Mean average precision (mAP) evaluates multi-class object detection performance. It is the average of AP values across all classes:

m A P = \frac{1}{n} \sum_{i = 1}^{n} A P_{i}

(5)

where $n$ is the total number of classes, $i$ is the index of a class (ranging from 1 to $n$ , $A P_{i}$ is the Average Precision for class $i$ ).

Mean squared error (MSE) is a common evaluation metric that measures the average of the squared differences between the actual values ( $y_{i}$ ) and the predicted values ( ${\hat{y}}_{i}$ ). $n$ represents the total number of samples. $y_{i}$ is the actual (true) value for the ith observation. ( ${\hat{y}}_{i}$ ) is the predicted value for the ith observation.

M S E = \frac{1}{n} \sum_{i = 1}^{n} {(y_{i} - {\hat{y}}_{i})}^{2} .

(6)

Efficiency

Many studies evaluate efficiency by computational performance, mean detection time, run time, delay, etc. Computational performance is the average per frame processing time. Detection time means time for detecting hand gestures.
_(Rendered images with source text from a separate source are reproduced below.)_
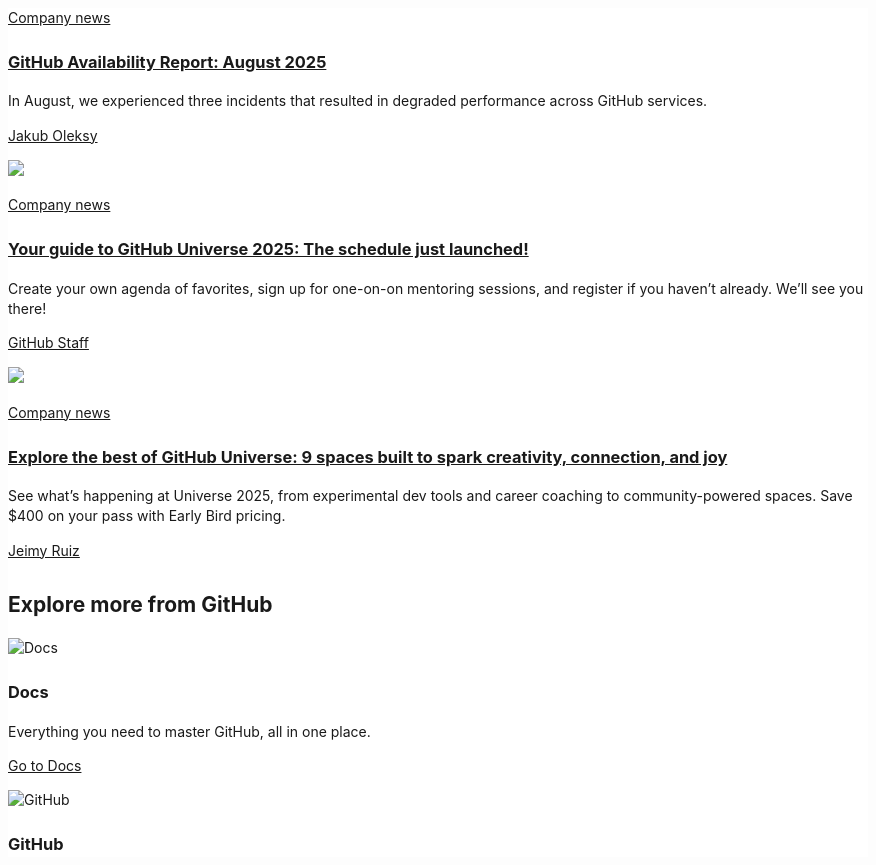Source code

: [Company news](https://github.blog/news-insights/company-news/)

###  [ GitHub Availability Report: August 2025 ](https://github.blog/news-insights/company-news/github-availability-report-august-2025/)

In August, we experienced three incidents that resulted in degraded performance across GitHub services.

[Jakub Oleksy](https://github.blog/author/jakuboleksy/ "Posts by Jakub Oleksy")

![](https://github.blog/wp-content/uploads/2025/09/1200x630-U25-Blog-Banner-02-1.png?resize=400%2C212)

[Company news](https://github.blog/news-insights/company-news/)

###  [ Your guide to GitHub Universe 2025: The schedule just launched! ](https://github.blog/news-insights/company-news/your-guide-to-github-universe-2025-the-schedule-just-launched/)

Create your own agenda of favorites, sign up for one-on-on mentoring sessions, and register if you haven’t already. We’ll see you there!

[GitHub Staff](https://github.blog/author/staff/ "Posts by GitHub Staff")

![](https://github.blog/wp-content/uploads/2025/08/image2.jpg?resize=400%2C212)

[Company news](https://github.blog/news-insights/company-news/)

###  [ Explore the best of GitHub Universe: 9 spaces built to spark creativity, connection, and joy ](https://github.blog/news-insights/company-news/explore-the-best-of-github-universe-9-spaces-built-to-spark-creativity-connection-and-joy/)

See what’s happening at Universe 2025, from experimental dev tools and career coaching to community-powered spaces. Save $400 on your pass with Early Bird pricing.

[Jeimy Ruiz](https://github.blog/author/ruizjeimy/ "Posts by Jeimy Ruiz")

##  Explore more from GitHub 

![Docs](https://github.blog/wp-content/uploads/2024/07/Icon-Circle.svg)

###  Docs 

Everything you need to master GitHub, all in one place.

[ Go to Docs  ](https://docs.github.com/)

![GitHub](https://github.blog/wp-content/uploads/2024/07/Icon_95220f.svg)

###  GitHub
In brief, the majority of models concentrate on enhancing the accuracy, as illustrated in Fig. 6. As a result, in Fig. 8, the evaluation metrics for evaluating accuracy are significantly higher than efficiency. For accuracy, recognition accuracy is the largest because it provides a global assessment of the final performance throughout the real-time HGR process. Following is the F1-score, and its relevant precision and recall. On the contrary, other models demonstrate accuracy by evaluating the low error rate. For efficiency, most evaluation metrics are related to time consumption per frame.